More importantly, their comedy style has an odd sincerity behind it. For example, the underrated Popstar: Never Stop Never Stopping puts 21st-century pop music through the meat grinder but affectionately. The songs written for the film sound close enough to pass as the real thing, assuming one doesn’t pay attention to the lyrics. This affectionate brand of humor is a large part of what makes Hot Rod so great; while it shamelessly stops the plot dead in its tracks just for the sake of a laugh (Rod’s overly long tumble down a hill is particularly gut-busting), it doesn’t matter when the laughs come as consistently as they do.

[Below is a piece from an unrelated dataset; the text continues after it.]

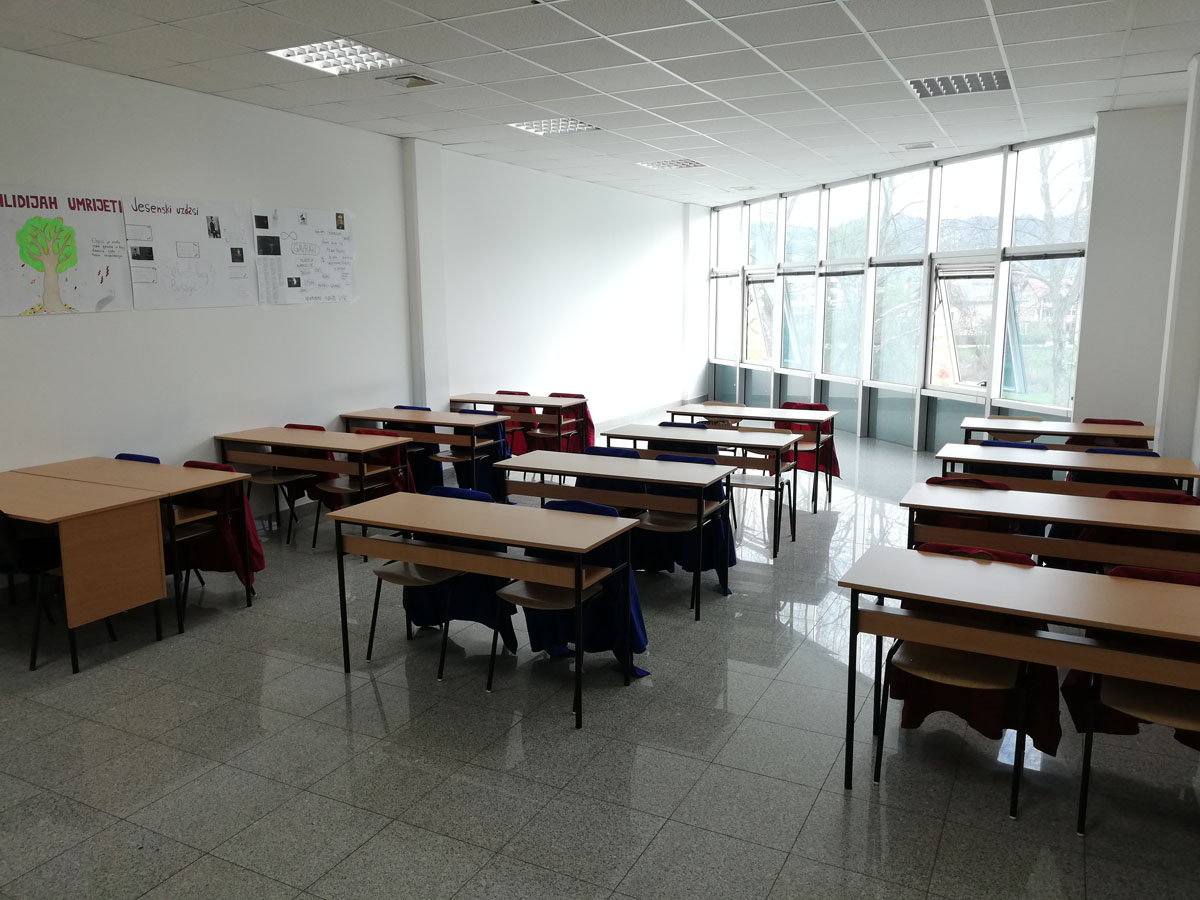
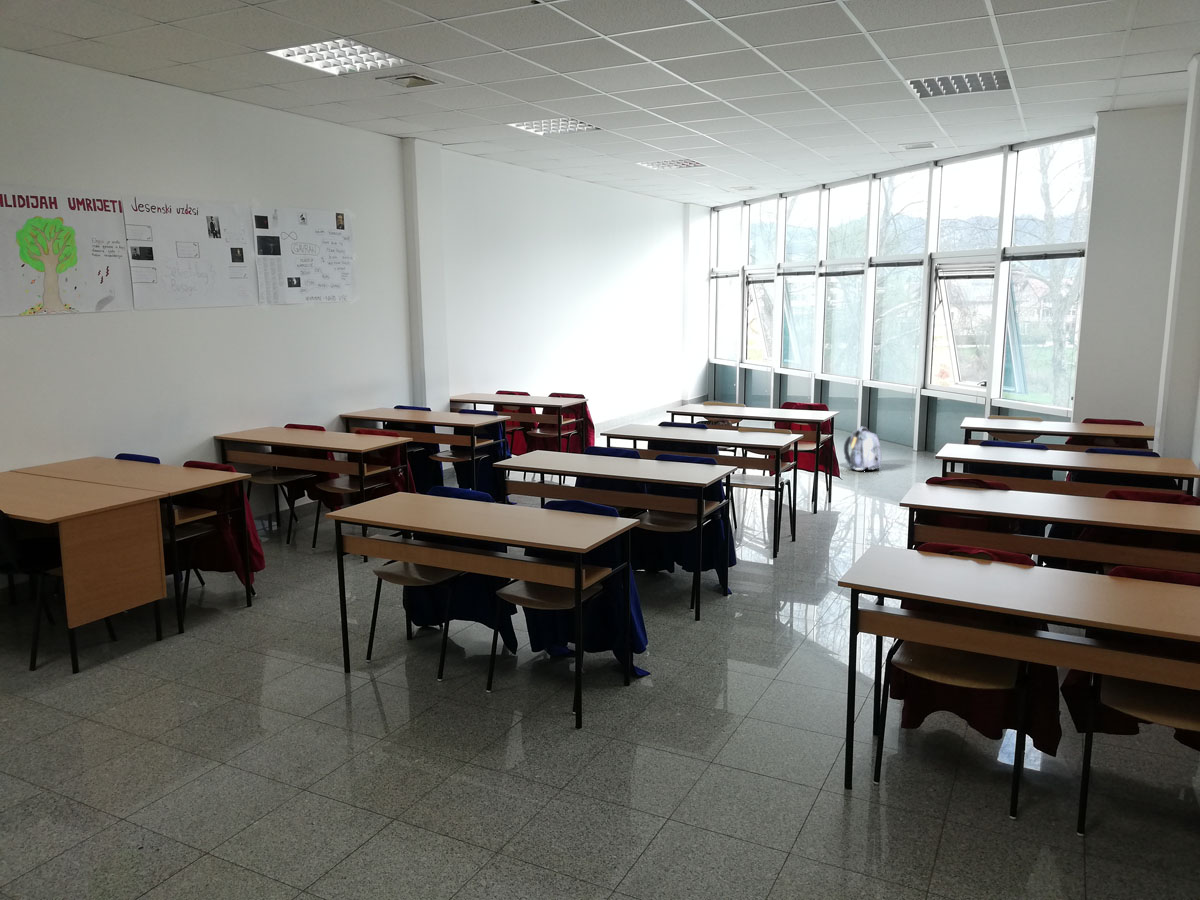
+ backpack [843,426,883,471]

Hot Rod Is an Underrated Comedy Gem

In an age in which the studio comedy pipeline has dwindled to a trickle, Hot Rod holds up remarkably well as a laugh riot that doesn’t require much brain thought but also doesn’t feel insulting to the viewer’s intelligence. On top of that, it’s a surprisingly loving testament to aspiring stunt performers (or any other dreamers, for that matter) who work to make their dreams a reality against all odds. If The Fall Guy leaves you eager to keep feeding your stuntman fix, now’s the perfect time to revisit Hot Rod. Hot Rod is streaming on PlutoTV, and The Fall Guy is playing in theaters now.